Curcuma: pianta del benessere

Le caratteristiche e i benefici della curcuma

curcuma-longaLa curcuma, e nello specifico la “curcuma longa”, Curcuma longa (curcuma per antonomasia o zafferano delle indie o più raramente turmerico) è una pianta erbacea, perenne, rizomatosa della famiglia delle Zingiberacee (una delle molte specie del genere Curcuma), originaria dell’Asia sud-orientale e largamente impiegata come spezia soprattutto nella cucina indiana, medio-orientale, tailandese e di altre aree dell’Asia.

Descrizione della pianta

Curcuma longa è un’erba perenne che raggiunge un’altezza massima di circa un metro.

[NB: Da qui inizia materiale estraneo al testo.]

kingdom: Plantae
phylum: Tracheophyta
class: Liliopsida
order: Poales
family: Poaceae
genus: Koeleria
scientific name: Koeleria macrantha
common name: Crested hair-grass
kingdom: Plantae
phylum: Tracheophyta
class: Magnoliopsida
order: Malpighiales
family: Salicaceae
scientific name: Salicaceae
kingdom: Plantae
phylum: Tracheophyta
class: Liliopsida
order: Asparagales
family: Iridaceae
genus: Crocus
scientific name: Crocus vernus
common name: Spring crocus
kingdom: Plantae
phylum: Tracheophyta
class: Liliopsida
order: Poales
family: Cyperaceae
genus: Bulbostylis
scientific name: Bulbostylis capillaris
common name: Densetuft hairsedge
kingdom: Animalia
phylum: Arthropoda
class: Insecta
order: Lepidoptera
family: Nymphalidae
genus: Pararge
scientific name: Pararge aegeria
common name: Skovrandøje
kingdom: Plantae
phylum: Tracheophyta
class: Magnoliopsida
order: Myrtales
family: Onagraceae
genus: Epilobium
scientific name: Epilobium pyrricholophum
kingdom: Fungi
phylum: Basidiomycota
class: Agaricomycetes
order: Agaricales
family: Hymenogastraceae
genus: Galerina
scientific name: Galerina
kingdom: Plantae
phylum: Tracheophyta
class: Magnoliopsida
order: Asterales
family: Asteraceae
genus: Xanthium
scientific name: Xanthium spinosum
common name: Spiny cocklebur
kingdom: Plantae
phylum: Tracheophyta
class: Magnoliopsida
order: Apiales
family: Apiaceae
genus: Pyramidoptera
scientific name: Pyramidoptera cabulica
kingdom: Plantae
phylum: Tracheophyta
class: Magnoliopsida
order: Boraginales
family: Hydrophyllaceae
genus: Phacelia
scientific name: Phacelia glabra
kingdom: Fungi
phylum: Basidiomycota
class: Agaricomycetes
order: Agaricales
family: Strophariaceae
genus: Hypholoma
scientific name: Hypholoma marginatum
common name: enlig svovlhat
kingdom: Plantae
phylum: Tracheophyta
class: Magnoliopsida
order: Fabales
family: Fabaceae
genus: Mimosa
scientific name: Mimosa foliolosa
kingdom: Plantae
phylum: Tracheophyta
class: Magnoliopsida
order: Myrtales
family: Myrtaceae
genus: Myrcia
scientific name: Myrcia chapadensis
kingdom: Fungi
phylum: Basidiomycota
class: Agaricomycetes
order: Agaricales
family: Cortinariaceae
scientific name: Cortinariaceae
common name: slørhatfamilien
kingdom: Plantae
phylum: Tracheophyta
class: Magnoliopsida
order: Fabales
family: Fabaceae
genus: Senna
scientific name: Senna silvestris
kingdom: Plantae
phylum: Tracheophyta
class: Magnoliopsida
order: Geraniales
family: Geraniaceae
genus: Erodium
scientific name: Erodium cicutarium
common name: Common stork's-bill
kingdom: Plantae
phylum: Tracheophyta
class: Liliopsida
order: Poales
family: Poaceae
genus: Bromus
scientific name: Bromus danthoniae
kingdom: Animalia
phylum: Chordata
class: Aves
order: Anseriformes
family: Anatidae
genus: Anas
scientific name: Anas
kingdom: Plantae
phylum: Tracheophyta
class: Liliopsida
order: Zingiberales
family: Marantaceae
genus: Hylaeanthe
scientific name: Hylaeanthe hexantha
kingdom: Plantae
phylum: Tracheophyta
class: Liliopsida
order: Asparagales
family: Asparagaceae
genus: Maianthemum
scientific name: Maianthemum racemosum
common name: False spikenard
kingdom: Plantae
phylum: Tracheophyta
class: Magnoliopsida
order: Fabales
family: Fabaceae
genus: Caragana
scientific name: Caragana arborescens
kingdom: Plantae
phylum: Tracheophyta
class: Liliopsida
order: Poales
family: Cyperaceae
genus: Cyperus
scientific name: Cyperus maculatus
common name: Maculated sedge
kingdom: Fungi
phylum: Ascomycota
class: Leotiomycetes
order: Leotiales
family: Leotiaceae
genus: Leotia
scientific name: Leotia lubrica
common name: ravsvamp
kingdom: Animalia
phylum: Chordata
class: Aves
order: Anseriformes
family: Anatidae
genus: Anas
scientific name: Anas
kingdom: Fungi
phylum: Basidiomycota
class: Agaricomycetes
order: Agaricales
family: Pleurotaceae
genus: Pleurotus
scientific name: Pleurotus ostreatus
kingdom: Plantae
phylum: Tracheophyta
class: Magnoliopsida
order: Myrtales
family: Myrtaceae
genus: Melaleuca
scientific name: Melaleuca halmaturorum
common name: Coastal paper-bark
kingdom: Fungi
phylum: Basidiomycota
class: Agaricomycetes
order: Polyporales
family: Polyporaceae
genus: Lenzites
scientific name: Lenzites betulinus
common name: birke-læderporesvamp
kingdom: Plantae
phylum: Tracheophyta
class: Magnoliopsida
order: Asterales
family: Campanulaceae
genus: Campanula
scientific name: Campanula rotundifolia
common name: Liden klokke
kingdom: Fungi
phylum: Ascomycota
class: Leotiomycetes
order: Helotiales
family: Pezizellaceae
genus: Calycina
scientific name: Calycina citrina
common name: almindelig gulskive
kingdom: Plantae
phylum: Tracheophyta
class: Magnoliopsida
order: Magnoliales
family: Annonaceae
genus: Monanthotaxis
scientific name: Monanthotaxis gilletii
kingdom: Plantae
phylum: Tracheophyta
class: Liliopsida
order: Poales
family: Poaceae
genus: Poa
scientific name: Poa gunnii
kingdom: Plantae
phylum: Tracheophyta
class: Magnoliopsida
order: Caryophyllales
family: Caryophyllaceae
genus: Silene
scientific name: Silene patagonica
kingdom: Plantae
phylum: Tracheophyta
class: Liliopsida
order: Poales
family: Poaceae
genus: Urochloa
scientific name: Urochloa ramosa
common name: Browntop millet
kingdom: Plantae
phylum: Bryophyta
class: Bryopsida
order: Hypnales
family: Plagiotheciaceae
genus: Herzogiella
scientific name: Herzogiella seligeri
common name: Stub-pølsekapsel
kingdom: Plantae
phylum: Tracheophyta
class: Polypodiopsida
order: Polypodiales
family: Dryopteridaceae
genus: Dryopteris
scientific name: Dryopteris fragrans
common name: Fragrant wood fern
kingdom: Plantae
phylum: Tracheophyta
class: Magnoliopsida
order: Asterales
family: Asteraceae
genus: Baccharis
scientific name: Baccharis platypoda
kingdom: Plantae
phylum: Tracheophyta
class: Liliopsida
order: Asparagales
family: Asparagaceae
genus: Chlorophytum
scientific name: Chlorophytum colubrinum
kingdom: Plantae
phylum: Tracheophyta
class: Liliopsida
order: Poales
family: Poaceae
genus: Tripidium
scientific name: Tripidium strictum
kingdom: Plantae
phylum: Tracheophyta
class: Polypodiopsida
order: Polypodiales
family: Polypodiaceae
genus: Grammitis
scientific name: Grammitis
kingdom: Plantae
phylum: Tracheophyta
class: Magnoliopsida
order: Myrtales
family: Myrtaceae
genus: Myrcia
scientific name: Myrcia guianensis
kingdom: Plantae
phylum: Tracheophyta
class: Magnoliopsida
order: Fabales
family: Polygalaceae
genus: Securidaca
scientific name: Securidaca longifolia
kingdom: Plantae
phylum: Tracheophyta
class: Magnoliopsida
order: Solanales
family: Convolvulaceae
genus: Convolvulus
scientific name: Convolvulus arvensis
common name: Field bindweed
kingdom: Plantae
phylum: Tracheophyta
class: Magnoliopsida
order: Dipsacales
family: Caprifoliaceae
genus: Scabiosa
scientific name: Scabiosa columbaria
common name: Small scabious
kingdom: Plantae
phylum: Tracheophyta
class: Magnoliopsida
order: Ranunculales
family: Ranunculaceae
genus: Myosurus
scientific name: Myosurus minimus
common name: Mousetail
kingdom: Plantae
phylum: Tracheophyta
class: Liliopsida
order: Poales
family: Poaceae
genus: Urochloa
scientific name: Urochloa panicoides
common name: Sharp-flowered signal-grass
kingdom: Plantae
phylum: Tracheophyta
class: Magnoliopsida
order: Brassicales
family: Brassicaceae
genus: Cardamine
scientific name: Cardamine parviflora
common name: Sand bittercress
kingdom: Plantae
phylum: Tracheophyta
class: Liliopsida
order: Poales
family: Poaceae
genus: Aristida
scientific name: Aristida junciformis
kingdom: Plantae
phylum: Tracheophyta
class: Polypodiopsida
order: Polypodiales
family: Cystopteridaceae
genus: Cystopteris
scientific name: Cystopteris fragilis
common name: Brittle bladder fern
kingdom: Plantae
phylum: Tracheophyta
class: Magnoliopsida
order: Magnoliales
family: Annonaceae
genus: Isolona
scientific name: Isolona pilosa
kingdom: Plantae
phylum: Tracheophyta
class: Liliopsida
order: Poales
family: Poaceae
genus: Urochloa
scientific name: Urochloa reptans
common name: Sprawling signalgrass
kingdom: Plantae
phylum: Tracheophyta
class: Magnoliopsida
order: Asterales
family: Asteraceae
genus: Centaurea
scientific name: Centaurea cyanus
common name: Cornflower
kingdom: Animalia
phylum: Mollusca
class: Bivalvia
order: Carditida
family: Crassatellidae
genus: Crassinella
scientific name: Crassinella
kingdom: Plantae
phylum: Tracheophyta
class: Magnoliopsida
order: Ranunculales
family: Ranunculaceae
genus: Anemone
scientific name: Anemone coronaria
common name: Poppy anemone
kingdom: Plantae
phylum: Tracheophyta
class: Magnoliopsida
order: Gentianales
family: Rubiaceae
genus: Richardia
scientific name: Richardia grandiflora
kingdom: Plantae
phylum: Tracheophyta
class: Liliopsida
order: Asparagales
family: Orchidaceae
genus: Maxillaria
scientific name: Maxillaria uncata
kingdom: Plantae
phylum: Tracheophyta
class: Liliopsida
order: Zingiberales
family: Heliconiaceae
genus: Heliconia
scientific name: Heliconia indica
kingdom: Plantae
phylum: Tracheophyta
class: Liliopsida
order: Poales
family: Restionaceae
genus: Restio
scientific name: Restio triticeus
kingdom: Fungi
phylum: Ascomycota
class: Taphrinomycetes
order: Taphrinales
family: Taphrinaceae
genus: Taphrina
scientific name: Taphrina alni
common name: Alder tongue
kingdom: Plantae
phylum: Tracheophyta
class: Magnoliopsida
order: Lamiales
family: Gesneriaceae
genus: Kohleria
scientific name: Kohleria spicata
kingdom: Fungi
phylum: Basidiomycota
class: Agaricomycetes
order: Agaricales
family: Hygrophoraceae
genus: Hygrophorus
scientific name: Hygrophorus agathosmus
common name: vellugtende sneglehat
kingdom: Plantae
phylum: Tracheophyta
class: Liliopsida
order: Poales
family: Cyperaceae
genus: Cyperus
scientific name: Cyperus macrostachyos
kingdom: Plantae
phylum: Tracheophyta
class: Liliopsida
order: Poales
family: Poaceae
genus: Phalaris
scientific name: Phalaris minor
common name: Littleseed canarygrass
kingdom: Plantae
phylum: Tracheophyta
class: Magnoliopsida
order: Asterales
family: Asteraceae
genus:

Le foglie sono grandi, lunghe da 20 a 45 cm, con picciolo allungato.

I fiori sono raccolti in una vistosa pseudo-infiorescenza ricca di grandi brattee verdi in basso e bianche o violacee in alto. Le brattee verdi formano una serie di tasche, che ospitano grandi fiori gialli (con possibili sfumature arancioni).

La radice è un grosso rizoma cilindrico, ramificato, di colore giallo o arancione, fortemente aromatico, che costituisce la parte di maggior interesse commerciale della pianta. Come per altre piante d’interesse agricolo, sono state sviluppate con il tempo diverse varietà di questa specie.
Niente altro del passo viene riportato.